Espèces

Espèces

24 juillet 2024 Non Par Paul Rassat

Jean-Marie Pelt nous apprend dans Ces plantes qu’on mange que les mots espèces et épices ont la même origine étymologique. Il rappelle la reine de Saba qui offrit au roi d’Israël nombre de cadeaux dont des aromates « en telles quantités qu’on n’en avait jamais vu autant depuis lors… À cette époque ( 1000 ans avant notre ère) , le mot épice n’existait pas encore. Il est apparu en France au XIIe siècle, dérivant du latin species, « espèce », d’où le paiement en espèces évoquant les épices que l’on offrait au Moyen Âge aux magistrats, pour les remercier d’avoir obtenu gain de cause lors d’un procès. »

Photo©Christophe Rassat

En espèces

Passer des espèces aux billets fut sans doute un progrès, lié cependant au début d’une dématérialisation. On pousse aujourd’hui cette dématérialisation de la monnaie à l’extrême. De sorte que ce n’est plus de citoyen ou le consommateur qui dirige la manœuvre mais lui qui est pisté par sa consommation. Le même processus d’abstraction se produit dans tous les domaines. Il est une facilitation non négligeable à condition qu’il ne se substitue pas aux relations humaines concrètes. Achats à distance, livraisons de repas, paiement virtuel coupent les liens sociaux et humains ainsi que la relation directe à la réalité concrète. La vie s’en trouve-t-elle plus « épicée » ?

Classer pour diriger

Souvenir d’une discussion avec un professeur de mathématiques. Il était jaloux que l’on puisse relier par la langue du concret et de l’abstrait, des catégories et des espèces différentes alors que l’on ne peut pas factoriser en mathématiques des éléments de natures différentes. Il prenait pour exemple le zeugma dont voici quelques exemples.

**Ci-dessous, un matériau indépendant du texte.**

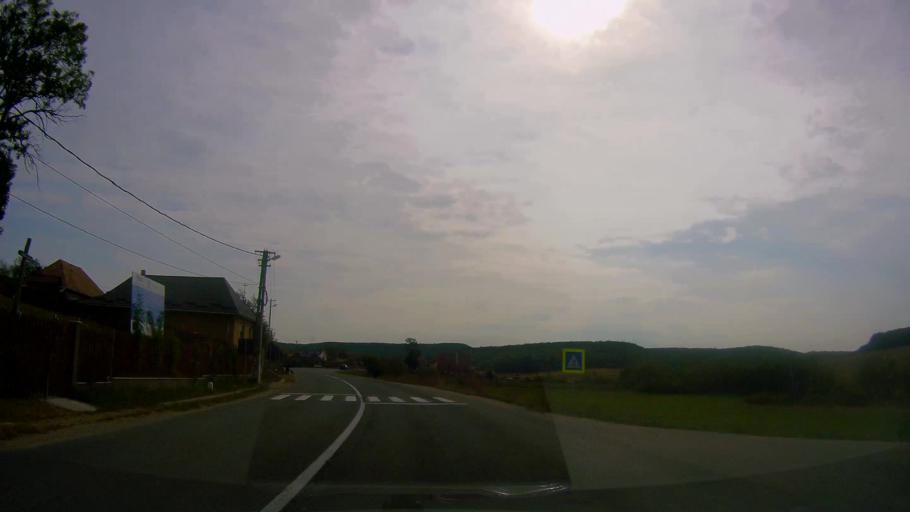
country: RO
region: Salaj
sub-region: Comuna Romanasi
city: Romanasi
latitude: 47.0817
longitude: 23.1908
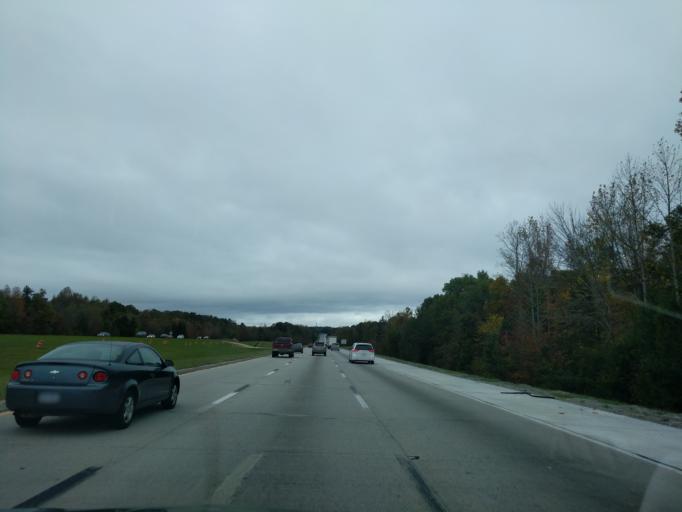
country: US
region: North Carolina
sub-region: Guilford County
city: Jamestown
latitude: 35.9631
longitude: -79.8936
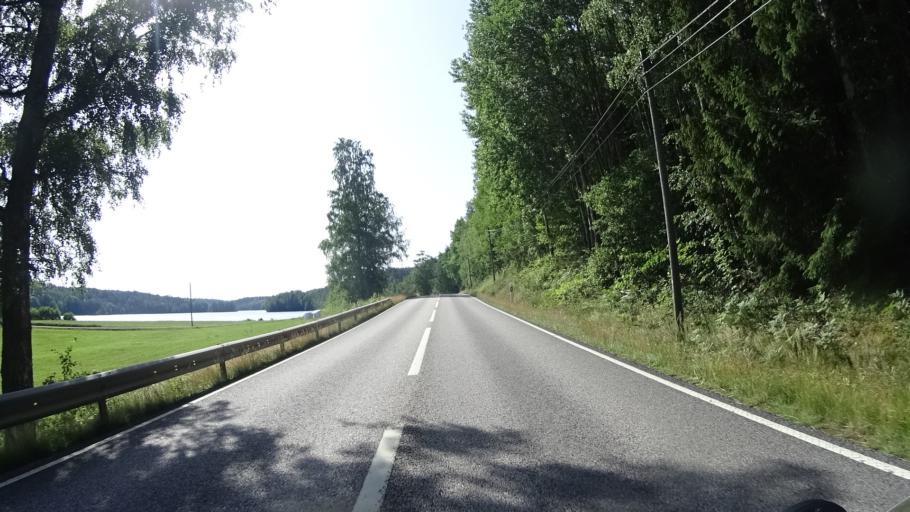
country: SE
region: Kalmar
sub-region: Vasterviks Kommun
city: Overum
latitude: 58.0047
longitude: 16.2726
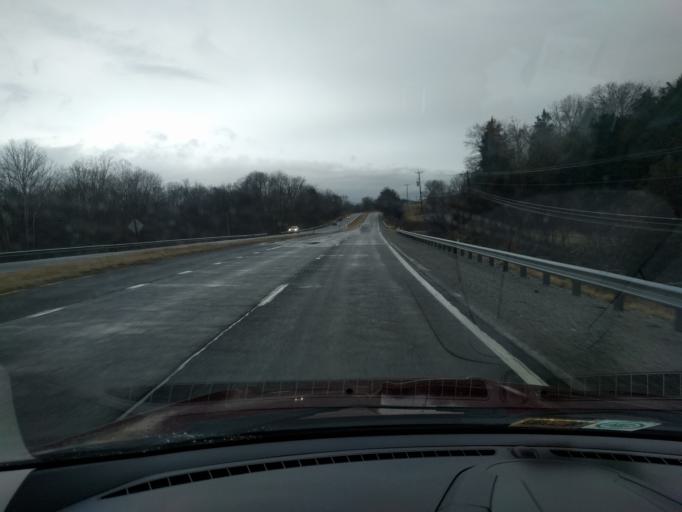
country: US
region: Virginia
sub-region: Giles County
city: Pembroke
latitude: 37.3004
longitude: -80.5607
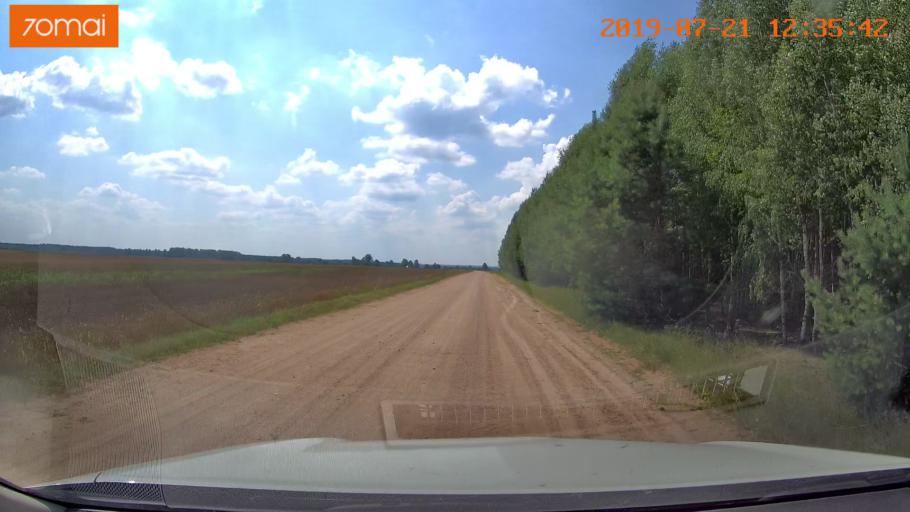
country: BY
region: Grodnenskaya
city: Lyubcha
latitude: 53.8748
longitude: 26.0058
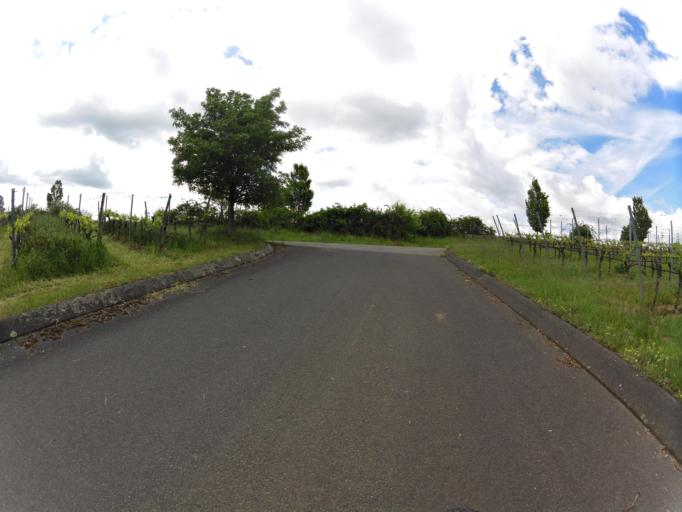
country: DE
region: Bavaria
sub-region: Regierungsbezirk Unterfranken
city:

— Tout jeune Napoléon était très maigre et officier d’artillerie. Plus tard il devint empereur alors il prit du ventre et beaucoup de pays. Prévert

— En découvrant le lit vide, il le devint. Ponson du Terrail

—  Nous sommes trop heureuses de n’avoir plus qu’à prendre patience et de la rhubarbe. Mme de Sévigné.

— L’aube et l’enfant tombèrent au bas du bois. Rimbaud

— Elle était journaliste, j’étais veuf. Wolinski

Errer

«  Errare humanum est… » Oui, il est humain d’errer, de partir à l’aventure, de faire l’école buissonnière. C’est ainsi que l’on peut découvrir et se découvrir à condition de faire preuve de la curiosité nécessaire. La fameuse sérendipité qui fut tant à la mode relève un peu de cette démarche. La rigueur, elle, est souhaitable quand elle n’est pas stérile ; quand elle ne tourne pas en boucle sur elle-même. Elle devient vite une facilité qui transforme les personnes en chiffres, en statistiques et en dossiers. On confond alors la carte et le territoire. C’est en grande partie ce qui nous a menés aux blocages politiques actuels. Il faut pour gouverner de l’intelligence intellectuelle et de l’intelligence étymologique, celle qui crée des liens. Des liens humains.

Le sucre comme épice

Revenons à Jean-Marie Pelt. «  En fait, bien avant lui[Marco Polo], chez les Égyptiens et les Grecs, le sucre était déjà une épice rare mais appréciée. Les Romains l’appelaient le sel indien…Les chrétiens de retour des croisades commençaient à apprécier le sucre qu’ils avaient découvert en Orient. À cette époque, ce n’était encore qu’une épice précieuse prescrite par les médecins en tant que médicament pour les usages les plus divers. » L’étymologie du mot sucre passe par l’italien, remonte à l’arabe, au grec avant lui, au latin et au mot indien sarkara. Quel voyage !

Encore du sucre !

Le succès de cette épice autrefois rare est tel que l’on peut désormais casser du sucre sur quelqu’un, se sucrer ou bien sucrer les fraises. Nous conclurons en rendant hommage au capitaine Haddock et à sa fameuse invective : « Espèce de bachi-bouzouk ! » De quoi épicer la vie de Tintin et des lecteurs.